Kent Lockhart

Personal information
- Born: April 25, 1963 Los Angeles County, California, U.S.
- Died: January 28, 2023 (aged 59)
- Listed height: 6 ft 5 in (1.96 m)
- Listed weight: 190 lb (86 kg)

Career information
- College: UTEP (1981–1985)
- NBA draft: 1985: 6th round, 119th overall pick
- Drafted by: New York Knicks
- Playing career: 1985–1991
- Position: Guard

Career history
- 1985–1986: Albany Patroons
- 1989–1991: Eastside Spectres

Career highlights
- All-NBL First Team (1989); All-NBL Second Team (1990);
- Stats at Basketball Reference

= Kent Lockhart =

American basketball player (1963–2023)

Kent Alexander Lockhart (April 25, 1963 – January 28, 2023) was an American professional basketball player. He played college basketball for the UTEP Miners and was drafted by the New York Knicks in the 1985 NBA draft. He had a three-year career in the National Basketball League (NBL) in Australia for the Eastside Spectres, where he was a two-time All-NBL Team recipient.

==Early life==
Lockhart was born Los Angeles County, California, and hailed from Palo Alto, California.

==College career==
Lockhart played four years of college basketball for the UTEP Miners. In 120 games between 1981 and 1985, he averaged 8.1 points, 2.9 rebounds and 2.3 assists in 26.5 minutes per game. As of 2022, his 279 career assists is ranked tenth all-time in UTEP Miners history.

==Professional career==
===NBA draft and CBA===
Lockhart was selected by the New York Knicks in the sixth round of the 1985 NBA draft with the 119th overall pick. He went on to play four games for the Albany Patroons of the Continental Basketball Association (CBA) during the 1985–86 season.

===Australia===
Lockhart later moved to Australia and played for the Sandringham Sabres in the Victorian Basketball Association.

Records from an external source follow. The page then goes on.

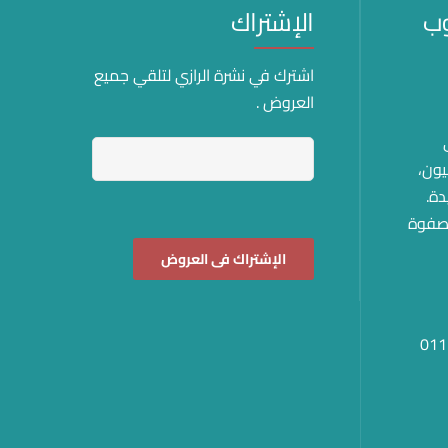
وب
الإشتراك
اشترك في نشرة الرازي لتلقي جميع
العروض .
ى
يون،
دة.
برج صفوة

In 1989, Lockhart joined the Eastside Spectres and made his debut in the National Basketball League (NBL). He recorded a career-high 47 points during his first season and was named to the All-NBL First Team. He earned All-NBL Second Team honours in 1990 and played a starring role in the Spectres' run to the NBL Grand Final series against the Perth Wildcats in 1991. He averaged 24.3 points, 6.6 rebounds, 3.8 assists and 1.5 steals in his three-year NBL career, going at 51 per cent from the field across 81 games.

==Death==
Lockhart died on January 28, 2023, at the age of 59.